# [Information provided]

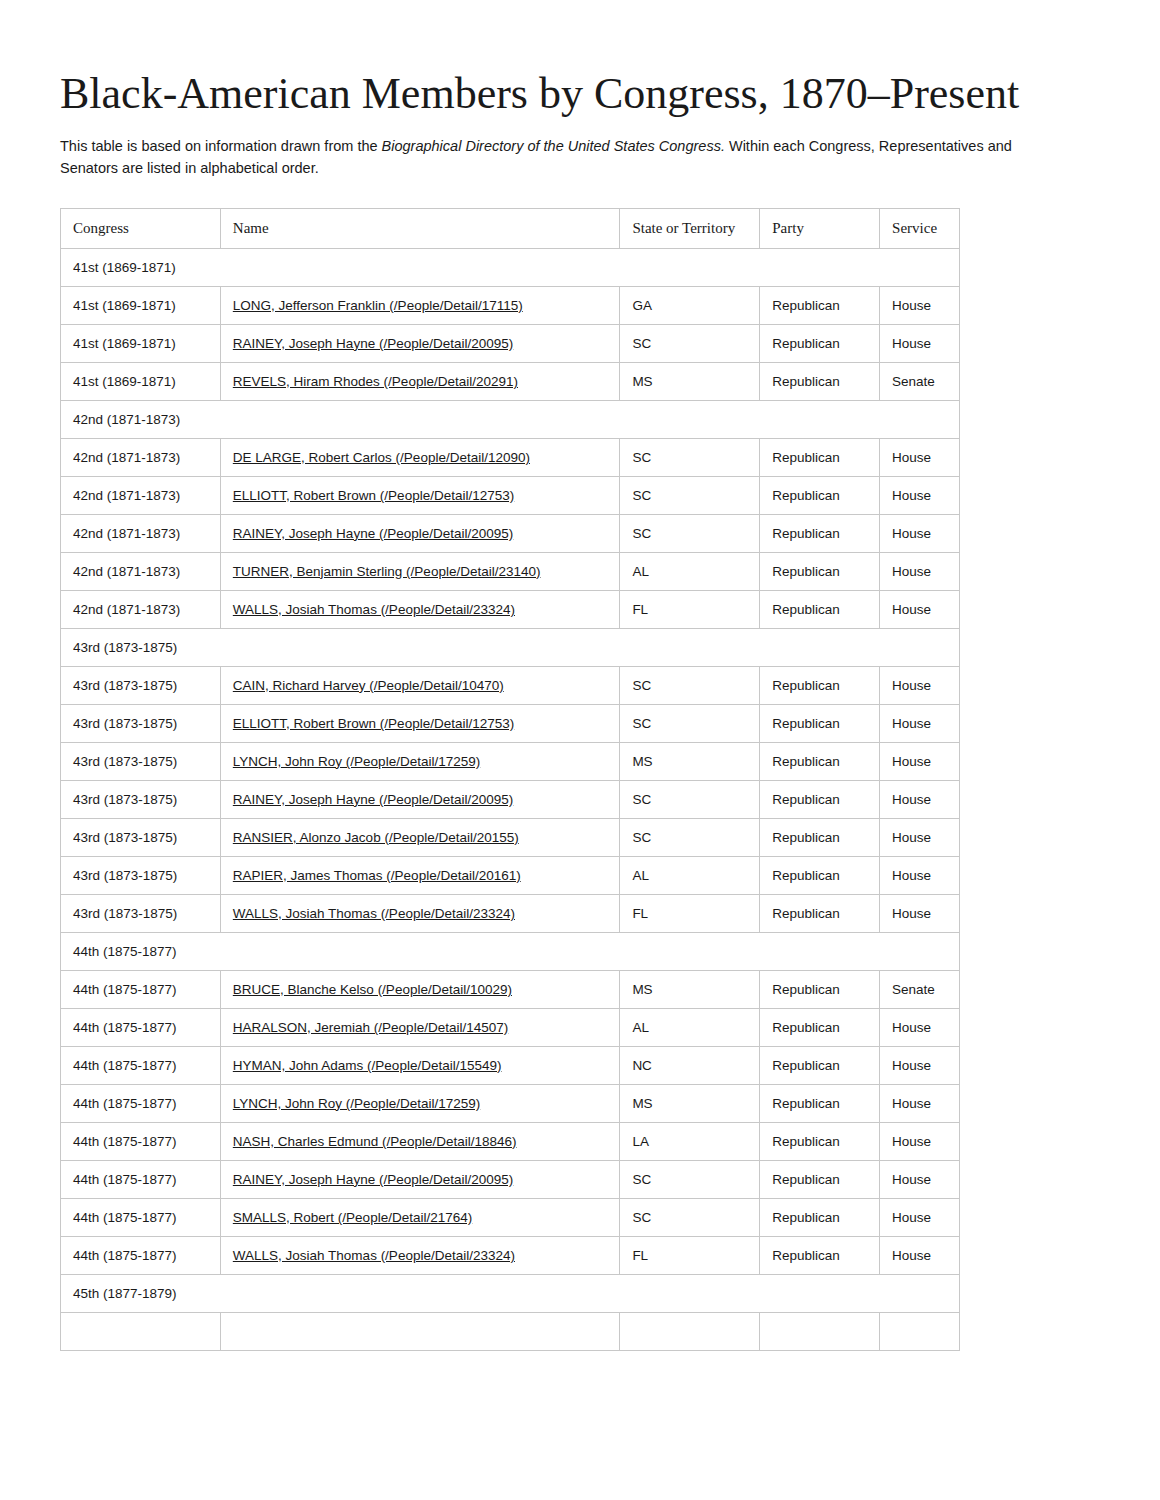Black-American Members by Congress, 1870–Present
This table is based on information drawn from the Biographical Directory of the United States Congress. Within each Congress, Representatives and Senators are listed in alphabetical order.
| Congress | Name | State or Territory | Party | Service |
| --- | --- | --- | --- | --- |
| 41st (1869-1871) |
| 41st (1869-1871) | LONG, Jefferson Franklin (/People/Detail/17115) | GA | Republican | House |
| 41st (1869-1871) | RAINEY, Joseph Hayne (/People/Detail/20095) | SC | Republican | House |
| 41st (1869-1871) | REVELS, Hiram Rhodes (/People/Detail/20291) | MS | Republican | Senate |
| 42nd (1871-1873) |
| 42nd (1871-1873) | DE LARGE, Robert Carlos (/People/Detail/12090) | SC | Republican | House |
| 42nd (1871-1873) | ELLIOTT, Robert Brown (/People/Detail/12753) | SC | Republican | House |
| 42nd (1871-1873) | RAINEY, Joseph Hayne (/People/Detail/20095) | SC | Republican | House |
| 42nd (1871-1873) | TURNER, Benjamin Sterling (/People/Detail/23140) | AL | Republican | House |
| 42nd (1871-1873) | WALLS, Josiah Thomas (/People/Detail/23324) | FL | Republican | House |
| 43rd (1873-1875) |
| 43rd (1873-1875) | CAIN, Richard Harvey (/People/Detail/10470) | SC | Republican | House |
| 43rd (1873-1875) | ELLIOTT, Robert Brown (/People/Detail/12753) | SC | Republican | House |
| 43rd (1873-1875) | LYNCH, John Roy (/People/Detail/17259) | MS | Republican | House |
| 43rd (1873-1875) | RAINEY, Joseph Hayne (/People/Detail/20095) | SC | Republican | House |
| 43rd (1873-1875) | RANSIER, Alonzo Jacob (/People/Detail/20155) | SC | Republican | House |
| 43rd (1873-1875) | RAPIER, James Thomas (/People/Detail/20161) | AL | Republican | House |
| 43rd (1873-1875) | WALLS, Josiah Thomas (/People/Detail/23324) | FL | Republican | House |
| 44th (1875-1877) |
| 44th (1875-1877) | BRUCE, Blanche Kelso (/People/Detail/10029) | MS | Republican | Senate |
| 44th (1875-1877) | HARALSON, Jeremiah (/People/Detail/14507) | AL | Republican | House |
| 44th (1875-1877) | HYMAN, John Adams (/People/Detail/15549) | NC | Republican | House |
| 44th (1875-1877) | LYNCH, John Roy (/People/Detail/17259) | MS | Republican | House |
| 44th (1875-1877) | NASH, Charles Edmund (/People/Detail/18846) | LA | Republican | House |
| 44th (1875-1877) | RAINEY, Joseph Hayne (/People/Detail/20095) | SC | Republican | House |
| 44th (1875-1877) | SMALLS, Robert (/People/Detail/21764) | SC | Republican | House |
| 44th (1875-1877) | WALLS, Josiah Thomas (/People/Detail/23324) | FL | Republican | House |
| 45th (1877-1879) |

# [Exercise description]
Go through the lines above and tally those with the string "Hayne". The total is all that is needed.

# [Task output]
4